The Ebola virus disease is a viral hemorrhagic fever that was first discovered in Africa in the 1970s.
The current outbreak in West Africa, with Liberia, Guinea and Sierra Leone worst hit, is the largest in history. It has sickened more than 5,300 people and killed more than 2,600.
With a death rate of up to 90 percent, Ebola is described as "one of the world's deadliest diseases" by Doctors Without Borders (MSF).
Many of those infected with the virus quickly get flu-like symptoms such as fever, intense weakness, muscle pain, headache and sore throat. This is followed by vomiting, diarrhoea, rash, impaired kidney and liver function, and in some cases, both internal and external bleeding.
MSF says that the symptoms are non-specific, making the disease difficult to diagnose. The symptoms can appear from two to 21 days after exposure.
There is no vaccine or cure available for the disease. The most serious cases require intensive care and a drip to combat dehydration.

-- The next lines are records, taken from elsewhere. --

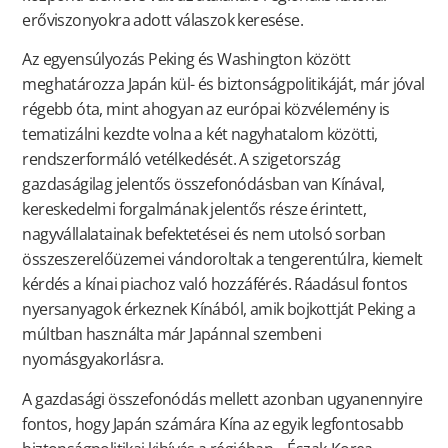
erőviszonyokra adott válaszok keresése.
Az egyensúlyozás Peking és Washington között
meghatározza Japán kül- és biztonságpolitikáját, már jóval
régebb óta, mint ahogyan az európai közvélemény is
tematizálni kezdte volna a két nagyhatalom közötti,
rendszerformáló vetélkedését. A szigetország
gazdaságilag jelentős összefonódásban van Kínával,
kereskedelmi forgalmának jelentős része érintett,
nagyvállalatainak befektetései és nem utolsó sorban
összeszerelőüzemei vándoroltak a tengerentúlra, kiemelt
kérdés a kínai piachoz való hozzáférés. Ráadásul fontos
nyersanyagok érkeznek Kínából, amik bojkottját Peking a
múltban használta már Japánnal szembeni
nyomásgyakorlásra.
A gazdasági összefonódás mellett azonban ugyanennyire
fontos, hogy Japán számára Kína az egyik legfontosabb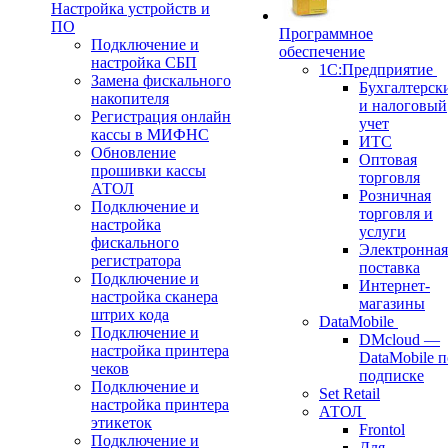
Настройка устройств и
ПО
Программное
Подключение и
обеспечение
настройка СБП
1С:Предприятие
Замена фискального
Бухгалтерск
накопителя
и налоговый
Регистрация онлайн
учет
кассы в МИФНС
ИТС
Обновление
Оптовая
прошивки кассы
торговля
АТОЛ
Розничная
Подключение и
торговля и
настройка
услуги
фискального
Электронная
регистратора
поставка
Подключение и
Интернет-
настройка сканера
магазины
штрих кода
DataMobile
Подключение и
DMcloud —
настройка принтера
DataMobile п
чеков
подписке
Подключение и
Set Retail
настройка принтера
АТОЛ
этикеток
Frontol
Подключение и
Для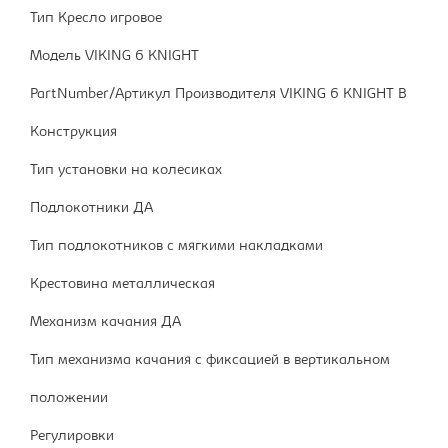
Тип Кресло игровое
Модель VIKING 6 KNIGHT
PartNumber/Артикул Производителя VIKING 6 KNIGHT B
Конструкция
Тип установки на колесиках
Подлокотники ДА
Тип подлокотников с мягкими накладками
Крестовина металлическая
Механизм качания ДА
Тип механизма качания с фиксацией в вертикальном
положении
Регулировки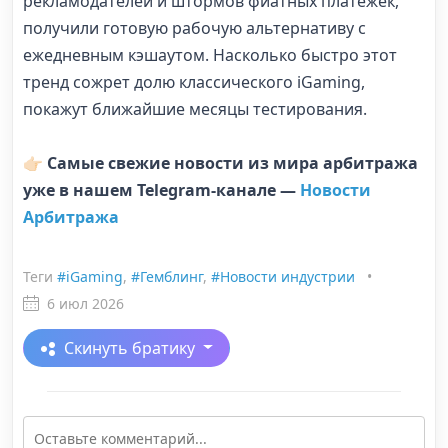
рекламодателей и штормов фиатных платежек,
получили готовую рабочую альтернативу с
ежедневным кэшаутом. Насколько быстро этот
тренд сожрет долю классического iGaming,
покажут ближайшие месяцы тестирования.
👉🏻 Самые свежие новости из мира арбитража
уже в нашем Telegram-канале —
Новости
Арбитража
Теги
#iGaming
,
#Гемблинг
,
#Новости индустрии
•
6 июл 2026
Скинуть братику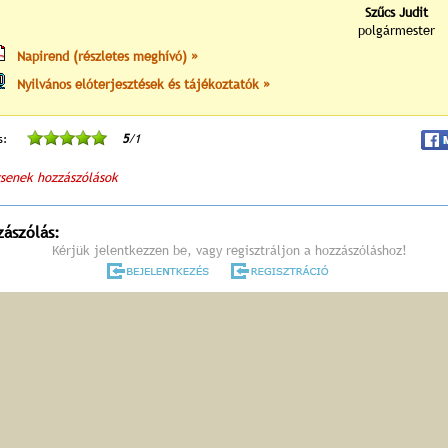
Szűcs Judit
polgármester
Napirend (részletes meghívó) »
Nyilvános elóterjesztések és tájékoztatók »
s:
5
/1
senek hozzászólások
zászólás:
Kérjük jelentkezzen be, vagy regisztráljon a hozzászóláshoz!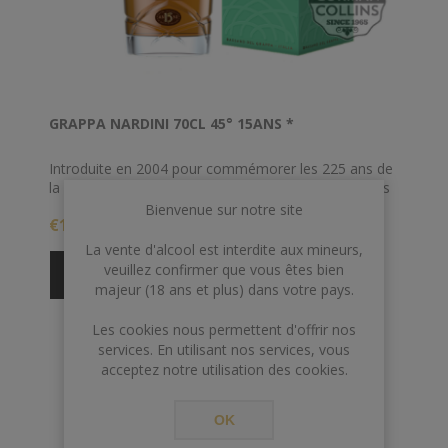
GRAPPA NARDINI 70CL 45° 15ANS *
Introduite en 2004 pour commémorer les 225 ans de
la distillerie, cette grappa vieillie 15 ans dans des fûts
de chêne slovène peu poreux est la première
Bienvenue sur notre site
€109,00
nouveauté dans la gamme Nardini depuis les années
1930.
La vente d'alcool est interdite aux mineurs,
veuillez confirmer que vous êtes bien
majeur (18 ans et plus) dans votre pays.
Les cookies nous permettent d'offrir nos
services. En utilisant nos services, vous
acceptez notre utilisation des cookies.
OK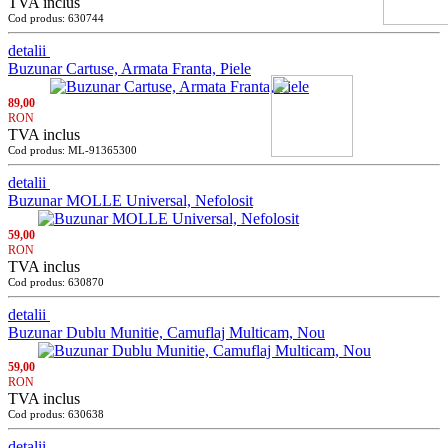
TVA inclus
Cod produs: 630744
detalii
Buzunar Cartuse, Armata Franta, Piele
89,00
RON
TVA inclus
Cod produs: ML-91365300
detalii
Buzunar MOLLE Universal, Nefolosit
59,00
RON
TVA inclus
Cod produs: 630870
detalii
Buzunar Dublu Munitie, Camuflaj Multicam, Nou
59,00
RON
TVA inclus
Cod produs: 630638
detalii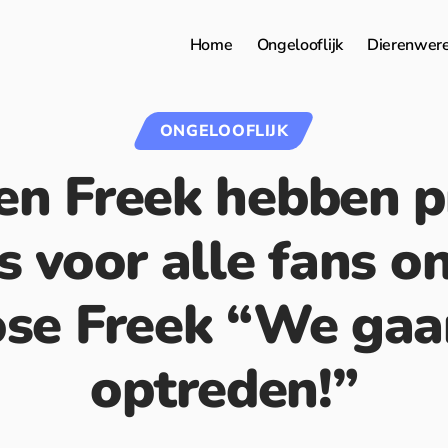
Home
Ongelooflijk
Dierenwer
ONGELOOFLIJK
en Freek hebben p
s voor alle fans o
ose Freek “We gaa
optreden!”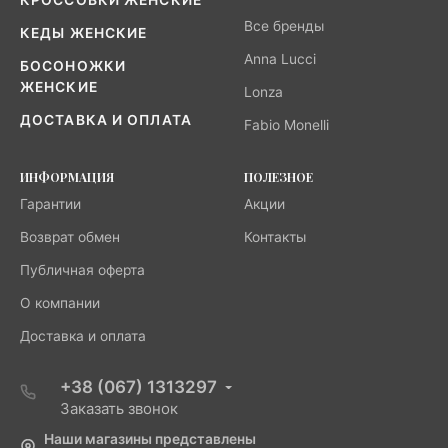
Все бренды
КЕДЫ ЖЕНСКИЕ
Anna Lucci
БОСОНОЖКИ
ЖЕНСКИЕ
Lonza
ДОСТАВКА И ОПЛАТА
Fabio Monelli
ИНФОРМАЦИЯ
ПОЛЕЗНОЕ
Гарантии
Акции
Возврат обмен
Контакты
Публичная оферта
О компании
Доставка и оплата
+38 (067) 1313297
Заказать звонок
Наши магазины представлены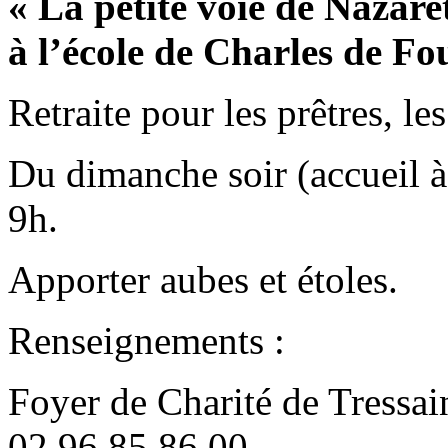
« La petite voie de Nazare
à l’école de Charles de F
Retraite pour les prêtres, le
Du dimanche soir (accueil à
9h.
Apporter aubes et étoles.
Renseignements :
Foyer de Charité de Tressai
02 96 85 86 00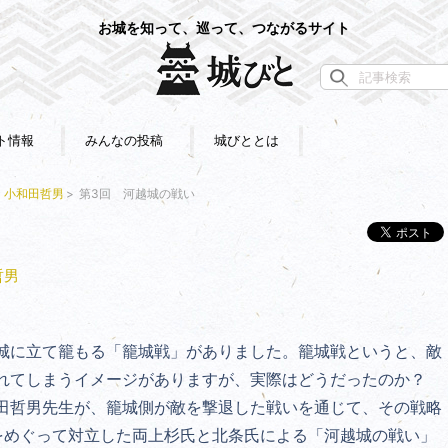
お城を知って、巡って、つながるサイト
ト情報
みんなの投稿
城びととは
｜小和田哲男
第3回 河越城の戦い
哲男
城に立て籠もる「籠城戦」がありました。籠城戦というと、敵
破れてしまうイメージがありますが、実際はどうだったのか？
田哲男先生が、籠城側が敵を撃退した戦いを通じて、その戦略
をめぐって対立した両上杉氏と北条氏による
「河越城の戦い」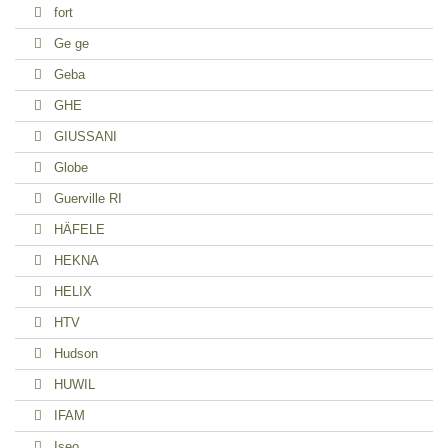
fort
Ge ge
Geba
GHE
GIUSSANI
Globe
Guerville RI
HÄFELE
HEKNA
HELIX
HTV
Hudson
HUWIL
IFAM
Iseo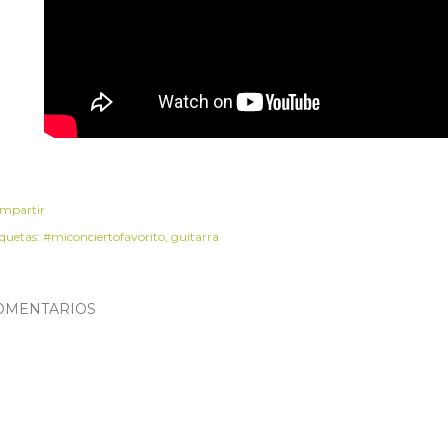
mpartir
iquetas:
#miconciertofavorito
guitarra
OMENTARIOS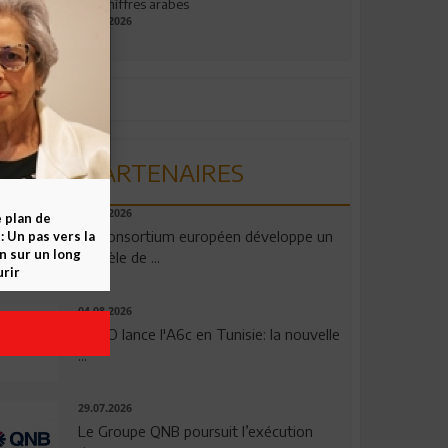
aux chiffres arabes
09.07.2026
PARTENAIRES
06.08.2026
e plan de
Un consortium européen développe un
 Un pas vers la
n sur un long
modèle de ...
rir
04.08.2026
OPPO lance l'A6c en Tunisie: la nouvelle
...
29.07.2026
Le Groupe QNB poursuit l’exécution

Ebola can be caught from both humans and animals. It spreads by direct contact with blood, body fluids or tissues of the infected.
Funeral rituals in which relatives and friends touch the body of the dead play an important role in transmission, as does handling dead or living animals carrying the virus.
In Africa, particular species of fruit bats are considered possible natural hosts for Ebola virus. Infected bats are thought to transmit the disease to humans, or indirectly through other animals which are hunted for their meat.
Ebola first appeared in 1976 in two simultaneous outbreaks, in Sudan and in the Democratic Republic of Congo. The DRC outbreak was near the Ebola River, from which the disease takes its name.
The outbreak that began in Guinea in early 2014 is the first among humans in West Africa. The virus strain detected is Zaire, the most virulent.